= Wootton Brook =

Watercourse in Northamptonshire, England

Wootton Brook is a tributary of the River Nene which runs through Northamptonshire, England.

== Course ==
The brook has two sources, one rises at Salcey Lawn in the middle of Salcey Forest and flows northerly, the other rises at Yardley Chase and flows in a southerly direction, both converging in a marshy field southeast of Horton.

It then takes a westerly direction, passing under the B526 (Northampton – Newport Pagnell road, once the A50 trunk road), and takes a meandering course between Hackleton on its north bank and Piddington on its south bank, continuing through Preston Deanery.
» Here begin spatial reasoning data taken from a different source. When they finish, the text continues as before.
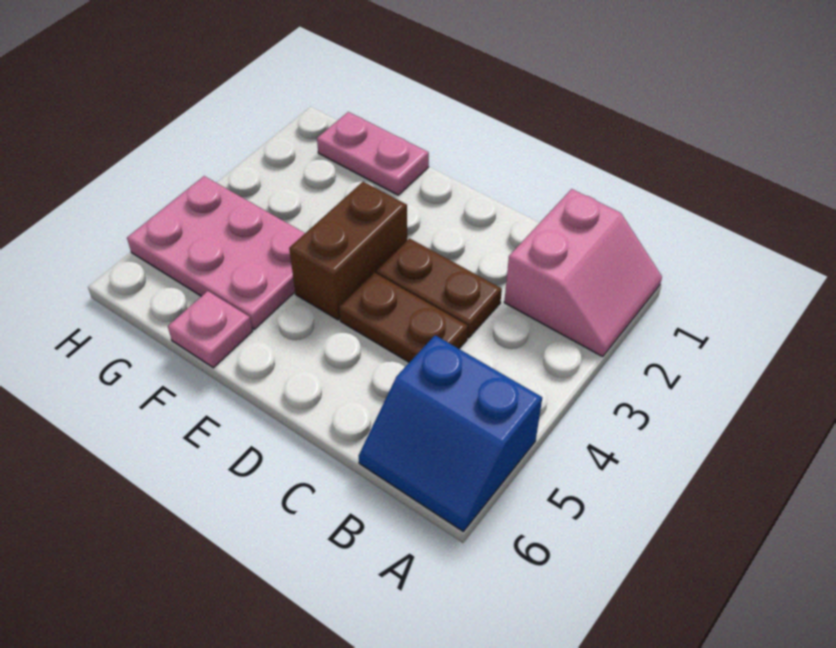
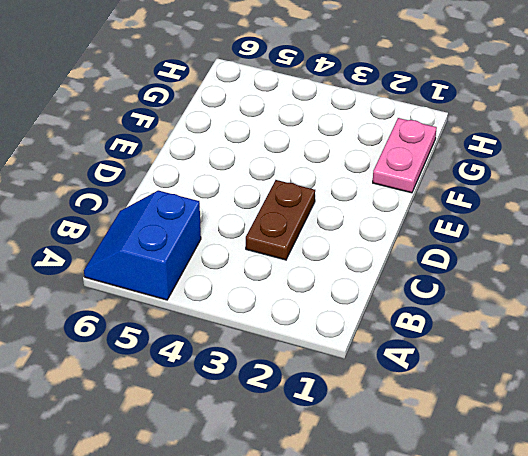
none -> pink slope A1:B2 level 1 top B
none -> brown plate C4:D4 level 1

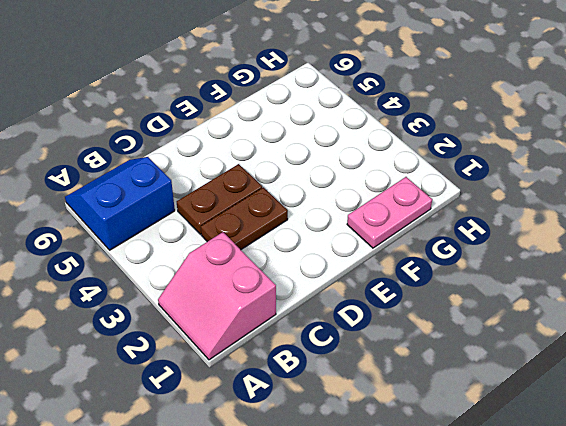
none -> brown brick E3:E4 level 1
none -> pink plate F4:H5 level 1

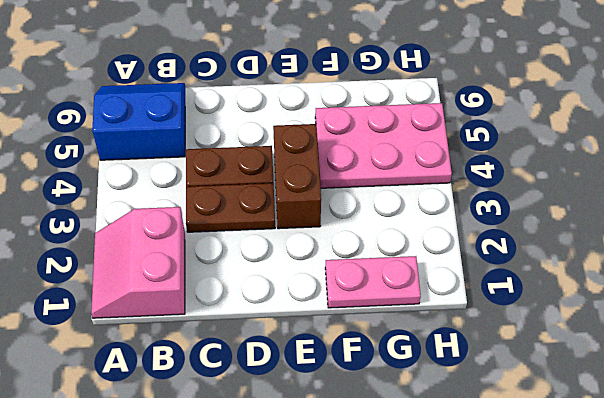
none -> pink plate F6 level 1

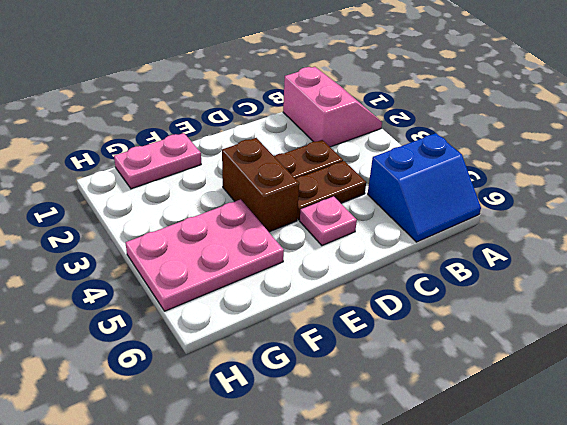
pink plate D5 level 1 -> pink plate F6 level 1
It runs on between Wootton (northbank) – the village that gives it its name – and Grange Park (southbank) passing under the Quinton Road and continuing on to pass under the A45, into Blackymoor.

Here it is used to provide man-made lakes for Collingtree golf course and balancing lakes to take the runoff from East Hunsbury.

It then passes under the Northampton – Euston railway line and the old Northampton – Towcester Road (long since bypassed by the A43 dual carriageway), at Ladybridge Park, which takes its name from the 19th-century name of the brook, Lady Brook, with the Counties Crematorium on its south bank. Passing now to the south of West Hunsbury, into Rothersthorpe Vale, through Ladybridge Park, another lake has been created at Shelfleys, the south bank of which is the old course of the brook, passing over a weir as it continues on its course to pass under the A4123 (M1 – M40 link road).

It then passes under the Northampton Arm of the Grand Union Canal, which is carried over it by an aqueduct. Turning now in a northerly direction it passes under a humpback bridge on the Northampton – Rothersthorpe Road, once the old drovers track known as the Banbury Lane. It then passes through Swan Valley and Pineham where there are further man-made balancing lakes for the industrial estates here. Turning easterly sweeping around the western end of Hunsbury Hill it enters the River Nene at Upton Mill.

From source at Horton to the Nene, the brook runs approximately 15 km.